Items from a data source
◇ ◇ ◇ ◇ ◇ ◇ ◇
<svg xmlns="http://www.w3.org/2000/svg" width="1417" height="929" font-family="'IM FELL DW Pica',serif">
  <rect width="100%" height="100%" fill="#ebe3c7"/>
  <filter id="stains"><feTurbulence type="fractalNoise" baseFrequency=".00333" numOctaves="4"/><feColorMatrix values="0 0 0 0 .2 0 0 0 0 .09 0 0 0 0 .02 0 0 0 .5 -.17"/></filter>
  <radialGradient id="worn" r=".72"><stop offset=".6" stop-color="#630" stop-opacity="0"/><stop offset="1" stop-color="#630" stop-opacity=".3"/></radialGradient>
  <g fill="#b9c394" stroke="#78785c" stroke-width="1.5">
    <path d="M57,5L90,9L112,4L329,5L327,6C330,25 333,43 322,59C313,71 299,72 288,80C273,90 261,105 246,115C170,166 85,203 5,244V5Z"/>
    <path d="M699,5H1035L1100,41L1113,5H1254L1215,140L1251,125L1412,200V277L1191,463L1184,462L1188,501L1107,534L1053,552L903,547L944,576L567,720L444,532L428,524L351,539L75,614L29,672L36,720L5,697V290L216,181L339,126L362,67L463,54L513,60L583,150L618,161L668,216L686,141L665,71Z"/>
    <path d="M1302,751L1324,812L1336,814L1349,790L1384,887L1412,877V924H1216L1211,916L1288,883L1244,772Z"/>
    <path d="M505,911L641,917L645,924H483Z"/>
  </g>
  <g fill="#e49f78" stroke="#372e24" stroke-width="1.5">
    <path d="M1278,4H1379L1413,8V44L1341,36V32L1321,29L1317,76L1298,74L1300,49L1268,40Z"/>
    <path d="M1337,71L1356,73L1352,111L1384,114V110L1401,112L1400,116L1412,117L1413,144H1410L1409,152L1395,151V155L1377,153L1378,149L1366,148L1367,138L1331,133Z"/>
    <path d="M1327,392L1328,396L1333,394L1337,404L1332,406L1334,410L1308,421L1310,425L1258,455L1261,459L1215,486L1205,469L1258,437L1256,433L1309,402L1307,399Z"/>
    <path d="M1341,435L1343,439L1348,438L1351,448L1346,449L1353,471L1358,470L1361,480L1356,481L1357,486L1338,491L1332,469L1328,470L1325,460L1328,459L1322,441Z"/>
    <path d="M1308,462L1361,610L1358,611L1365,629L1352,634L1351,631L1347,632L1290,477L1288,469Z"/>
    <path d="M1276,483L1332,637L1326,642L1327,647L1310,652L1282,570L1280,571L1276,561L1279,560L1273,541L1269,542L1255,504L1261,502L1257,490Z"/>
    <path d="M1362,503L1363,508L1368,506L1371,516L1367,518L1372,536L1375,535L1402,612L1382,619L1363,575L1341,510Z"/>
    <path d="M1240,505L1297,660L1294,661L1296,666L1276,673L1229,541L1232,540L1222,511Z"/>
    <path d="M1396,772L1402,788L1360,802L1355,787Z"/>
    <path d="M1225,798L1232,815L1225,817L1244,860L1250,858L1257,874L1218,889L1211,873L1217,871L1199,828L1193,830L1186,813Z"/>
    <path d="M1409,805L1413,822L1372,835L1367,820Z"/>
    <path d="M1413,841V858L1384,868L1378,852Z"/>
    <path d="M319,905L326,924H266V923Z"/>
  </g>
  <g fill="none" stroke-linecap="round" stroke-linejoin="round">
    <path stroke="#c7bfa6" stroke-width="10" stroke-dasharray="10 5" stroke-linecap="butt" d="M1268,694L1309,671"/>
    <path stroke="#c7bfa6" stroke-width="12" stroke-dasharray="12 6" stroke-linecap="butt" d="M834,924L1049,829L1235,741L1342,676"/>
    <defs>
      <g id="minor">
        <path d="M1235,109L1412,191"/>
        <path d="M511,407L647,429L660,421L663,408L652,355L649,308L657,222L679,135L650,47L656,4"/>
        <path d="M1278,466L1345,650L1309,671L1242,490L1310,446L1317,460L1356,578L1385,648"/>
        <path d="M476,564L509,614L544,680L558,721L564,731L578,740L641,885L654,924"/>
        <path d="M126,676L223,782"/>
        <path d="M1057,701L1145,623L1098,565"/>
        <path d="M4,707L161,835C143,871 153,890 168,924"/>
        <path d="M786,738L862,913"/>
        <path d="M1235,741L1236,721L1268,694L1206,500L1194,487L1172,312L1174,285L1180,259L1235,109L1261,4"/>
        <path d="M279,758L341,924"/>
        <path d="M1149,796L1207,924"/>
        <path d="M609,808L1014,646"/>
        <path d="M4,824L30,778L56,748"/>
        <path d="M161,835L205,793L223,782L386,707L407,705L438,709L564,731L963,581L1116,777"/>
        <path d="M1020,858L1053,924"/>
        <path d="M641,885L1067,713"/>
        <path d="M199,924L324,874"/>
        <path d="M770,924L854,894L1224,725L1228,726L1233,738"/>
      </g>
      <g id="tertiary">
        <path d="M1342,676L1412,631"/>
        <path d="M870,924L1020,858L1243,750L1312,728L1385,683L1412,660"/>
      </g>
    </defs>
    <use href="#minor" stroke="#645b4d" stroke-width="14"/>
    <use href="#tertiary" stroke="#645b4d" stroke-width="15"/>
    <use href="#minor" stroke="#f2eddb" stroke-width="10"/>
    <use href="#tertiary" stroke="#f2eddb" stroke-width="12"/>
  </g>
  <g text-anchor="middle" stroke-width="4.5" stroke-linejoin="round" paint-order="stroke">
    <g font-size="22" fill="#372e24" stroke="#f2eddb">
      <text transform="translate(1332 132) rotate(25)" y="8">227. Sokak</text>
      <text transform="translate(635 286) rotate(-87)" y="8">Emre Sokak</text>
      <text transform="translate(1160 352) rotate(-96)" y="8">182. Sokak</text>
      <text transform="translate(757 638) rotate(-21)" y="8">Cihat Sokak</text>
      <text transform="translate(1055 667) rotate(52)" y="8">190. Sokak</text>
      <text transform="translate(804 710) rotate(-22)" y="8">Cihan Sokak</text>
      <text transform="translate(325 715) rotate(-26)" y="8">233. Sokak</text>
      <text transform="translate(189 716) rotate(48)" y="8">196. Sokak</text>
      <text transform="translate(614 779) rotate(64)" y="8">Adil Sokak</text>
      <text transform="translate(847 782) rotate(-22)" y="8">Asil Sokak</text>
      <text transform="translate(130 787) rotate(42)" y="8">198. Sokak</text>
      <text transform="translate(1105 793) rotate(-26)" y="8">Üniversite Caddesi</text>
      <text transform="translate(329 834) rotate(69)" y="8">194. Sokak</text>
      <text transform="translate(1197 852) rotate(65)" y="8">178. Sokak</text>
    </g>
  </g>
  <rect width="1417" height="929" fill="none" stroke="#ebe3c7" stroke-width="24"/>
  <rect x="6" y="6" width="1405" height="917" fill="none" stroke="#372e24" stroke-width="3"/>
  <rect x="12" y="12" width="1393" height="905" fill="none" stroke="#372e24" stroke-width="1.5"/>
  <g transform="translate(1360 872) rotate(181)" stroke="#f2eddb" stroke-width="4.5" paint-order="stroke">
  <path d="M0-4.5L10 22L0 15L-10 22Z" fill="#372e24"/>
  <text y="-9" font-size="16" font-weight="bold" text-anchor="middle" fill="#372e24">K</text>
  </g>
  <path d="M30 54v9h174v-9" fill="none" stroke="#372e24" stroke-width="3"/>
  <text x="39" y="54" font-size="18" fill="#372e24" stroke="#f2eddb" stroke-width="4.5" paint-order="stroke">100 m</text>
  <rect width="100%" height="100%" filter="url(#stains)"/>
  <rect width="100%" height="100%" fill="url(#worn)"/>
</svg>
◇ ◇ ◇ ◇ ◇ ◇ ◇
Aim of the task
Every line of the data above should be output exactly as written.

Completed task
<svg xmlns="http://www.w3.org/2000/svg" width="1417" height="929" font-family="'IM FELL DW Pica',serif">
  <rect width="100%" height="100%" fill="#ebe3c7"/>
  <filter id="stains"><feTurbulence type="fractalNoise" baseFrequency=".00333" numOctaves="4"/><feColorMatrix values="0 0 0 0 .2 0 0 0 0 .09 0 0 0 0 .02 0 0 0 .5 -.17"/></filter>
  <radialGradient id="worn" r=".72"><stop offset=".6" stop-color="#630" stop-opacity="0"/><stop offset="1" stop-color="#630" stop-opacity=".3"/></radialGradient>
  <g fill="#b9c394" stroke="#78785c" stroke-width="1.5">
    <path d="M57,5L90,9L112,4L329,5L327,6C330,25 333,43 322,59C313,71 299,72 288,80C273,90 261,105 246,115C170,166 85,203 5,244V5Z"/>
    <path d="M699,5H1035L1100,41L1113,5H1254L1215,140L1251,125L1412,200V277L1191,463L1184,462L1188,501L1107,534L1053,552L903,547L944,576L567,720L444,532L428,524L351,539L75,614L29,672L36,720L5,697V290L216,181L339,126L362,67L463,54L513,60L583,150L618,161L668,216L686,141L665,71Z"/>
    <path d="M1302,751L1324,812L1336,814L1349,790L1384,887L1412,877V924H1216L1211,916L1288,883L1244,772Z"/>
    <path d="M505,911L641,917L645,924H483Z"/>
  </g>
  <g fill="#e49f78" stroke="#372e24" stroke-width="1.5">
    <path d="M1278,4H1379L1413,8V44L1341,36V32L1321,29L1317,76L1298,74L1300,49L1268,40Z"/>
    <path d="M1337,71L1356,73L1352,111L1384,114V110L1401,112L1400,116L1412,117L1413,144H1410L1409,152L1395,151V155L1377,153L1378,149L1366,148L1367,138L1331,133Z"/>
    <path d="M1327,392L1328,396L1333,394L1337,404L1332,406L1334,410L1308,421L1310,425L1258,455L1261,459L1215,486L1205,469L1258,437L1256,433L1309,402L1307,399Z"/>
    <path d="M1341,435L1343,439L1348,438L1351,448L1346,449L1353,471L1358,470L1361,480L1356,481L1357,486L1338,491L1332,469L1328,470L1325,460L1328,459L1322,441Z"/>
    <path d="M1308,462L1361,610L1358,611L1365,629L1352,634L1351,631L1347,632L1290,477L1288,469Z"/>
    <path d="M1276,483L1332,637L1326,642L1327,647L1310,652L1282,570L1280,571L1276,561L1279,560L1273,541L1269,542L1255,504L1261,502L1257,490Z"/>
    <path d="M1362,503L1363,508L1368,506L1371,516L1367,518L1372,536L1375,535L1402,612L1382,619L1363,575L1341,510Z"/>
    <path d="M1240,505L1297,660L1294,661L1296,666L1276,673L1229,541L1232,540L1222,511Z"/>
    <path d="M1396,772L1402,788L1360,802L1355,787Z"/>
    <path d="M1225,798L1232,815L1225,817L1244,860L1250,858L1257,874L1218,889L1211,873L1217,871L1199,828L1193,830L1186,813Z"/>
    <path d="M1409,805L1413,822L1372,835L1367,820Z"/>
    <path d="M1413,841V858L1384,868L1378,852Z"/>
    <path d="M319,905L326,924H266V923Z"/>
  </g>
  <g fill="none" stroke-linecap="round" stroke-linejoin="round">
    <path stroke="#c7bfa6" stroke-width="10" stroke-dasharray="10 5" stroke-linecap="butt" d="M1268,694L1309,671"/>
    <path stroke="#c7bfa6" stroke-width="12" stroke-dasharray="12 6" stroke-linecap="butt" d="M834,924L1049,829L1235,741L1342,676"/>
    <defs>
      <g id="minor">
        <path d="M1235,109L1412,191"/>
        <path d="M511,407L647,429L660,421L663,408L652,355L649,308L657,222L679,135L650,47L656,4"/>
        <path d="M1278,466L1345,650L1309,671L1242,490L1310,446L1317,460L1356,578L1385,648"/>
        <path d="M476,564L509,614L544,680L558,721L564,731L578,740L641,885L654,924"/>
        <path d="M126,676L223,782"/>
        <path d="M1057,701L1145,623L1098,565"/>
        <path d="M4,707L161,835C143,871 153,890 168,924"/>
        <path d="M786,738L862,913"/>
        <path d="M1235,741L1236,721L1268,694L1206,500L1194,487L1172,312L1174,285L1180,259L1235,109L1261,4"/>
        <path d="M279,758L341,924"/>
        <path d="M1149,796L1207,924"/>
        <path d="M609,808L1014,646"/>
        <path d="M4,824L30,778L56,748"/>
        <path d="M161,835L205,793L223,782L386,707L407,705L438,709L564,731L963,581L1116,777"/>
        <path d="M1020,858L1053,924"/>
        <path d="M641,885L1067,713"/>
        <path d="M199,924L324,874"/>
        <path d="M770,924L854,894L1224,725L1228,726L1233,738"/>
      </g>
      <g id="tertiary">
        <path d="M1342,676L1412,631"/>
        <path d="M870,924L1020,858L1243,750L1312,728L1385,683L1412,660"/>
      </g>
    </defs>
    <use href="#minor" stroke="#645b4d" stroke-width="14"/>
    <use href="#tertiary" stroke="#645b4d" stroke-width="15"/>
    <use href="#minor" stroke="#f2eddb" stroke-width="10"/>
    <use href="#tertiary" stroke="#f2eddb" stroke-width="12"/>
  </g>
  <g text-anchor="middle" stroke-width="4.5" stroke-linejoin="round" paint-order="stroke">
    <g font-size="22" fill="#372e24" stroke="#f2eddb">
      <text transform="translate(1332 132) rotate(25)" y="8">227. Sokak</text>
      <text transform="translate(635 286) rotate(-87)" y="8">Emre Sokak</text>
      <text transform="translate(1160 352) rotate(-96)" y="8">182. Sokak</text>
      <text transform="translate(757 638) rotate(-21)" y="8">Cihat Sokak</text>
      <text transform="translate(1055 667) rotate(52)" y="8">190. Sokak</text>
      <text transform="translate(804 710) rotate(-22)" y="8">Cihan Sokak</text>
      <text transform="translate(325 715) rotate(-26)" y="8">233. Sokak</text>
      <text transform="translate(189 716) rotate(48)" y="8">196. Sokak</text>
      <text transform="translate(614 779) rotate(64)" y="8">Adil Sokak</text>
      <text transform="translate(847 782) rotate(-22)" y="8">Asil Sokak</text>
      <text transform="translate(130 787) rotate(42)" y="8">198. Sokak</text>
      <text transform="translate(1105 793) rotate(-26)" y="8">Üniversite Caddesi</text>
      <text transform="translate(329 834) rotate(69)" y="8">194. Sokak</text>
      <text transform="translate(1197 852) rotate(65)" y="8">178. Sokak</text>
    </g>
  </g>
  <rect width="1417" height="929" fill="none" stroke="#ebe3c7" stroke-width="24"/>
  <rect x="6" y="6" width="1405" height="917" fill="none" stroke="#372e24" stroke-width="3"/>
  <rect x="12" y="12" width="1393" height="905" fill="none" stroke="#372e24" stroke-width="1.5"/>
  <g transform="translate(1360 872) rotate(181)" stroke="#f2eddb" stroke-width="4.5" paint-order="stroke">
  <path d="M0-4.5L10 22L0 15L-10 22Z" fill="#372e24"/>
  <text y="-9" font-size="16" font-weight="bold" text-anchor="middle" fill="#372e24">K</text>
  </g>
  <path d="M30 54v9h174v-9" fill="none" stroke="#372e24" stroke-width="3"/>
  <text x="39" y="54" font-size="18" fill="#372e24" stroke="#f2eddb" stroke-width="4.5" paint-order="stroke">100 m</text>
  <rect width="100%" height="100%" filter="url(#stains)"/>
  <rect width="100%" height="100%" fill="url(#worn)"/>
</svg>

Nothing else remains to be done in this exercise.